Work order:
For the entries that follow, restate word for word the line containing "X194310000Y-106680000D03*", the line containing "X138430000Y-68580000D03*", and every line that lies between them.

**** Material for this task ****

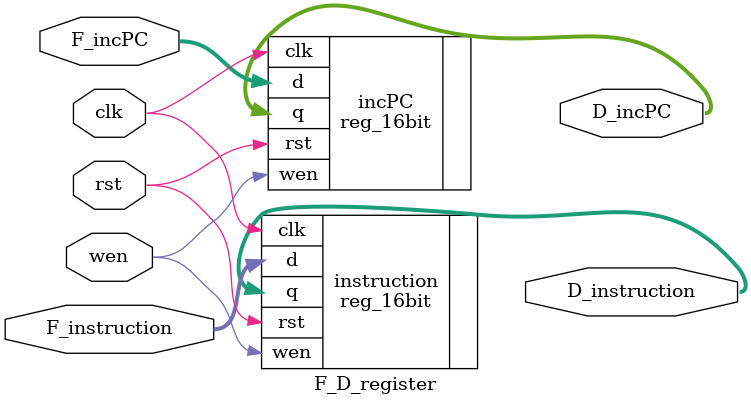
<source format=v>
module F_D_register(clk, rst, wen, F_instruction, F_incPC, D_instruction, D_incPC);
    input[15:0] F_instruction, F_incPC;
    input clk, rst, wen;
    output[15:0] D_instruction, D_incPC;
	
    reg_16bit instruction(.clk(clk), .rst(rst), .wen(wen), .d(F_instruction), .q(D_instruction));
    reg_16bit incPC(.clk(clk), .rst(rst), .wen(wen), .d(F_incPC), .q(D_incPC));

endmodule

</source>
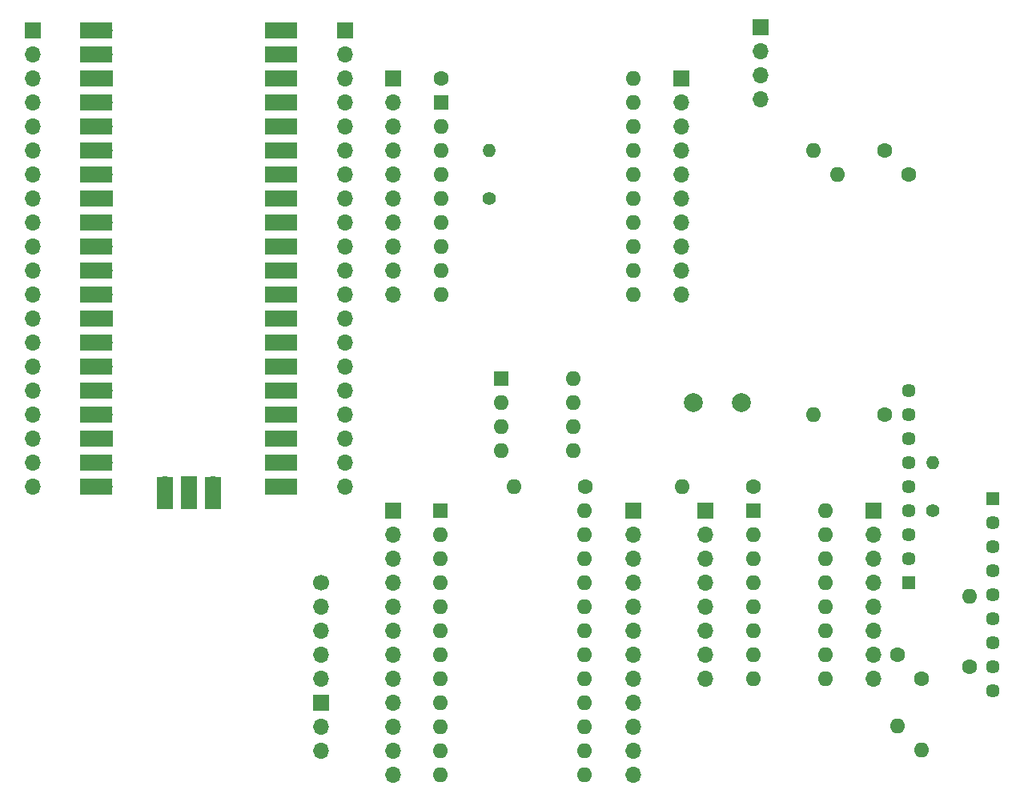
<source format=gbr>
%TF.GenerationSoftware,KiCad,Pcbnew,(6.0.7)*%
%TF.CreationDate,2022-09-18T20:43:17-07:00*%
%TF.ProjectId,module_board,6d6f6475-6c65-45f6-926f-6172642e6b69,rev?*%
%TF.SameCoordinates,Original*%
%TF.FileFunction,Soldermask,Top*%
%TF.FilePolarity,Negative*%
%FSLAX46Y46*%
G04 Gerber Fmt 4.6, Leading zero omitted, Abs format (unit mm)*
G04 Created by KiCad (PCBNEW (6.0.7)) date 2022-09-18 20:43:17*
%MOMM*%
%LPD*%
G01*
G04 APERTURE LIST*
%ADD10R,1.600000X1.600000*%
%ADD11O,1.600000X1.600000*%
%ADD12C,1.600000*%
%ADD13R,1.700000X1.700000*%
%ADD14O,1.700000X1.700000*%
%ADD15C,1.700000*%
%ADD16R,1.700000X3.500000*%
%ADD17R,3.500000X1.700000*%
%ADD18C,1.450000*%
%ADD19R,1.450000X1.450000*%
%ADD20O,1.400000X1.400000*%
%ADD21C,1.400000*%
%ADD22C,2.000000*%
G04 APERTURE END LIST*
D10*
%TO.C,U4*%
X148585000Y-93980000D03*
D11*
X148585000Y-96520000D03*
X148585000Y-99060000D03*
X148585000Y-101600000D03*
X148585000Y-104140000D03*
X148585000Y-106680000D03*
X148585000Y-109220000D03*
X148585000Y-111760000D03*
X148585000Y-114300000D03*
X148585000Y-116840000D03*
X148585000Y-119380000D03*
X148585000Y-121920000D03*
X163825000Y-121920000D03*
X163825000Y-119380000D03*
X163825000Y-116840000D03*
X163825000Y-114300000D03*
X163825000Y-111760000D03*
X163825000Y-109220000D03*
X163825000Y-106680000D03*
X163825000Y-104140000D03*
X163825000Y-101600000D03*
X163825000Y-99060000D03*
X163825000Y-96520000D03*
X163825000Y-93980000D03*
%TD*%
D12*
%TO.C,C1*%
X163830000Y-91440000D03*
D11*
X156330000Y-91440000D03*
%TD*%
D10*
%TO.C,U2*%
X154950000Y-80020000D03*
D11*
X154950000Y-82560000D03*
X154950000Y-85100000D03*
X154950000Y-87640000D03*
X162570000Y-87640000D03*
X162570000Y-85100000D03*
X162570000Y-82560000D03*
X162570000Y-80020000D03*
%TD*%
D13*
%TO.C,J7*%
X168910000Y-93980000D03*
D14*
X168910000Y-96520000D03*
X168910000Y-99060000D03*
X168910000Y-101600000D03*
X168910000Y-104140000D03*
X168910000Y-106680000D03*
X168910000Y-109220000D03*
X168910000Y-111760000D03*
X168910000Y-114300000D03*
X168910000Y-116840000D03*
X168910000Y-119380000D03*
X168910000Y-121920000D03*
%TD*%
D13*
%TO.C,J6*%
X143510000Y-93980000D03*
D14*
X143510000Y-96520000D03*
X143510000Y-99060000D03*
X143510000Y-101600000D03*
X143510000Y-104140000D03*
X143510000Y-106680000D03*
X143510000Y-109220000D03*
X143510000Y-111760000D03*
X143510000Y-114300000D03*
X143510000Y-116840000D03*
X143510000Y-119380000D03*
X143510000Y-121920000D03*
%TD*%
D15*
%TO.C,J2*%
X135890000Y-101600000D03*
D14*
X135890000Y-104140000D03*
X135890000Y-106680000D03*
X135890000Y-109220000D03*
X135890000Y-111760000D03*
D13*
X135890000Y-114300000D03*
D14*
X135890000Y-116840000D03*
X135890000Y-119380000D03*
%TD*%
%TO.C,J4*%
X143515000Y-71120000D03*
X143515000Y-68580000D03*
X143515000Y-66040000D03*
X143515000Y-63500000D03*
X143515000Y-60960000D03*
X143515000Y-58420000D03*
X143515000Y-55880000D03*
X143515000Y-53340000D03*
X143515000Y-50800000D03*
D13*
X143515000Y-48260000D03*
%TD*%
D12*
%TO.C,U3*%
X148595000Y-48260000D03*
D10*
X148595000Y-50800000D03*
D11*
X148595000Y-53340000D03*
X148595000Y-55880000D03*
X148595000Y-58420000D03*
X148595000Y-60960000D03*
X148595000Y-63500000D03*
X148595000Y-66040000D03*
X148595000Y-68580000D03*
X148595000Y-71120000D03*
X168915000Y-71120000D03*
X168915000Y-68580000D03*
X168915000Y-66040000D03*
X168915000Y-63500000D03*
X168915000Y-60960000D03*
X168915000Y-58420000D03*
X168915000Y-55880000D03*
X168915000Y-53340000D03*
X168915000Y-50800000D03*
X168915000Y-48260000D03*
%TD*%
D14*
%TO.C,J5*%
X173995000Y-71120000D03*
X173995000Y-68580000D03*
X173995000Y-66040000D03*
X173995000Y-63500000D03*
X173995000Y-60960000D03*
X173995000Y-58420000D03*
X173995000Y-55880000D03*
X173995000Y-53340000D03*
X173995000Y-50800000D03*
D13*
X173995000Y-48260000D03*
%TD*%
D16*
%TO.C,U1*%
X124460000Y-92110000D03*
D14*
X124460000Y-91210000D03*
D16*
X121920000Y-92110000D03*
D13*
X121920000Y-91210000D03*
D14*
X119380000Y-91210000D03*
D16*
X119380000Y-92110000D03*
D17*
X131710000Y-43180000D03*
D14*
X130810000Y-43180000D03*
X130810000Y-45720000D03*
D17*
X131710000Y-45720000D03*
D13*
X130810000Y-48260000D03*
D17*
X131710000Y-48260000D03*
D14*
X130810000Y-50800000D03*
D17*
X131710000Y-50800000D03*
X131710000Y-53340000D03*
D14*
X130810000Y-53340000D03*
X130810000Y-55880000D03*
D17*
X131710000Y-55880000D03*
D14*
X130810000Y-58420000D03*
D17*
X131710000Y-58420000D03*
D13*
X130810000Y-60960000D03*
D17*
X131710000Y-60960000D03*
X131710000Y-63500000D03*
D14*
X130810000Y-63500000D03*
D17*
X131710000Y-66040000D03*
D14*
X130810000Y-66040000D03*
X130810000Y-68580000D03*
D17*
X131710000Y-68580000D03*
X131710000Y-71120000D03*
D14*
X130810000Y-71120000D03*
D17*
X131710000Y-73660000D03*
D13*
X130810000Y-73660000D03*
D17*
X131710000Y-76200000D03*
D14*
X130810000Y-76200000D03*
X130810000Y-78740000D03*
D17*
X131710000Y-78740000D03*
D14*
X130810000Y-81280000D03*
D17*
X131710000Y-81280000D03*
X131710000Y-83820000D03*
D14*
X130810000Y-83820000D03*
D13*
X130810000Y-86360000D03*
D17*
X131710000Y-86360000D03*
D14*
X130810000Y-88900000D03*
D17*
X131710000Y-88900000D03*
D14*
X130810000Y-91440000D03*
D17*
X131710000Y-91440000D03*
D14*
X113030000Y-91440000D03*
D17*
X112130000Y-91440000D03*
X112130000Y-88900000D03*
D14*
X113030000Y-88900000D03*
D13*
X113030000Y-86360000D03*
D17*
X112130000Y-86360000D03*
D14*
X113030000Y-83820000D03*
D17*
X112130000Y-83820000D03*
D14*
X113030000Y-81280000D03*
D17*
X112130000Y-81280000D03*
X112130000Y-78740000D03*
D14*
X113030000Y-78740000D03*
X113030000Y-76200000D03*
D17*
X112130000Y-76200000D03*
X112130000Y-73660000D03*
D13*
X113030000Y-73660000D03*
D17*
X112130000Y-71120000D03*
D14*
X113030000Y-71120000D03*
X113030000Y-68580000D03*
D17*
X112130000Y-68580000D03*
X112130000Y-66040000D03*
D14*
X113030000Y-66040000D03*
X113030000Y-63500000D03*
D17*
X112130000Y-63500000D03*
X112130000Y-60960000D03*
D13*
X113030000Y-60960000D03*
D14*
X113030000Y-58420000D03*
D17*
X112130000Y-58420000D03*
X112130000Y-55880000D03*
D14*
X113030000Y-55880000D03*
D17*
X112130000Y-53340000D03*
D14*
X113030000Y-53340000D03*
D17*
X112130000Y-50800000D03*
D14*
X113030000Y-50800000D03*
D13*
X113030000Y-48260000D03*
D17*
X112130000Y-48260000D03*
X112130000Y-45720000D03*
D14*
X113030000Y-45720000D03*
D17*
X112130000Y-43180000D03*
D14*
X113030000Y-43180000D03*
%TD*%
D18*
%TO.C,U7*%
X206980000Y-113030000D03*
X206980000Y-110490000D03*
X206980000Y-107950000D03*
X206980000Y-105410000D03*
X206980000Y-102870000D03*
X206980000Y-100330000D03*
X206980000Y-97790000D03*
X206980000Y-95250000D03*
D19*
X206980000Y-92710000D03*
%TD*%
D18*
%TO.C,U6*%
X198090000Y-81280000D03*
X198090000Y-83820000D03*
X198090000Y-86360000D03*
X198090000Y-88900000D03*
X198090000Y-91440000D03*
X198090000Y-93980000D03*
X198090000Y-96520000D03*
X198090000Y-99060000D03*
D19*
X198090000Y-101600000D03*
%TD*%
D11*
%TO.C,U5*%
X189230000Y-93980000D03*
X189230000Y-96520000D03*
X189230000Y-99060000D03*
X189230000Y-101600000D03*
X189230000Y-104140000D03*
X189230000Y-106680000D03*
X189230000Y-109220000D03*
X189230000Y-111760000D03*
X181610000Y-111760000D03*
X181610000Y-109220000D03*
X181610000Y-106680000D03*
X181610000Y-104140000D03*
X181610000Y-101600000D03*
X181610000Y-99060000D03*
X181610000Y-96520000D03*
D10*
X181610000Y-93980000D03*
%TD*%
D20*
%TO.C,R2*%
X200600000Y-88900000D03*
D21*
X200600000Y-93980000D03*
%TD*%
%TO.C,R1*%
X153670000Y-60960000D03*
D20*
X153670000Y-55880000D03*
%TD*%
D13*
%TO.C,J10*%
X182372000Y-42799000D03*
D14*
X182372000Y-45339000D03*
X182372000Y-47879000D03*
X182372000Y-50419000D03*
%TD*%
D13*
%TO.C,J9*%
X194310000Y-93980000D03*
D14*
X194310000Y-96520000D03*
X194310000Y-99060000D03*
X194310000Y-101600000D03*
X194310000Y-104140000D03*
X194310000Y-106680000D03*
X194310000Y-109220000D03*
X194310000Y-111760000D03*
%TD*%
D13*
%TO.C,J8*%
X176530000Y-93980000D03*
D14*
X176530000Y-96520000D03*
X176530000Y-99060000D03*
X176530000Y-101600000D03*
X176530000Y-104140000D03*
X176530000Y-106680000D03*
X176530000Y-109220000D03*
X176530000Y-111760000D03*
%TD*%
%TO.C,J3*%
X138430000Y-91440000D03*
X138430000Y-88900000D03*
X138430000Y-86360000D03*
X138430000Y-83820000D03*
X138430000Y-81280000D03*
X138430000Y-78740000D03*
X138430000Y-76200000D03*
X138430000Y-73660000D03*
X138430000Y-71120000D03*
X138430000Y-68580000D03*
X138430000Y-66040000D03*
X138430000Y-63500000D03*
X138430000Y-60960000D03*
X138430000Y-58420000D03*
X138430000Y-55880000D03*
X138430000Y-53340000D03*
X138430000Y-50800000D03*
X138430000Y-48260000D03*
X138430000Y-45720000D03*
D13*
X138430000Y-43180000D03*
%TD*%
D14*
%TO.C,J1*%
X105410000Y-91440000D03*
X105410000Y-88900000D03*
X105410000Y-86360000D03*
X105410000Y-83820000D03*
X105410000Y-81280000D03*
X105410000Y-78740000D03*
X105410000Y-76200000D03*
X105410000Y-73660000D03*
X105410000Y-71120000D03*
X105410000Y-68580000D03*
X105410000Y-66040000D03*
X105410000Y-63500000D03*
X105410000Y-60960000D03*
X105410000Y-58420000D03*
X105410000Y-55880000D03*
X105410000Y-53340000D03*
X105410000Y-50800000D03*
X105410000Y-48260000D03*
X105410000Y-45720000D03*
D13*
X105410000Y-43180000D03*
%TD*%
D22*
%TO.C,FB1*%
X175260000Y-82550000D03*
X180340000Y-82550000D03*
%TD*%
D12*
%TO.C,C8*%
X204470000Y-110490000D03*
D11*
X204470000Y-102990000D03*
%TD*%
D12*
%TO.C,C7*%
X195520000Y-83820000D03*
D11*
X188020000Y-83820000D03*
%TD*%
%TO.C,C6*%
X190560000Y-58420000D03*
D12*
X198060000Y-58420000D03*
%TD*%
D11*
%TO.C,C5*%
X188020000Y-55880000D03*
D12*
X195520000Y-55880000D03*
%TD*%
D11*
%TO.C,C4*%
X199390000Y-119260000D03*
D12*
X199390000Y-111760000D03*
%TD*%
%TO.C,C3*%
X196850000Y-109220000D03*
D11*
X196850000Y-116720000D03*
%TD*%
%TO.C,C2*%
X174110000Y-91440000D03*
D12*
X181610000Y-91440000D03*
%TD*%
M02*

</source>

****

Answer to the exercise:
X194310000Y-106680000D03*
X194310000Y-109220000D03*
X194310000Y-111760000D03*
%TD*%
D13*
%TO.C,J8*%
X176530000Y-93980000D03*
D14*
X176530000Y-96520000D03*
X176530000Y-99060000D03*
X176530000Y-101600000D03*
X176530000Y-104140000D03*
X176530000Y-106680000D03*
X176530000Y-109220000D03*
X176530000Y-111760000D03*
%TD*%
%TO.C,J3*%
X138430000Y-91440000D03*
X138430000Y-88900000D03*
X138430000Y-86360000D03*
X138430000Y-83820000D03*
X138430000Y-81280000D03*
X138430000Y-78740000D03*
X138430000Y-76200000D03*
X138430000Y-73660000D03*
X138430000Y-71120000D03*
X138430000Y-68580000D03*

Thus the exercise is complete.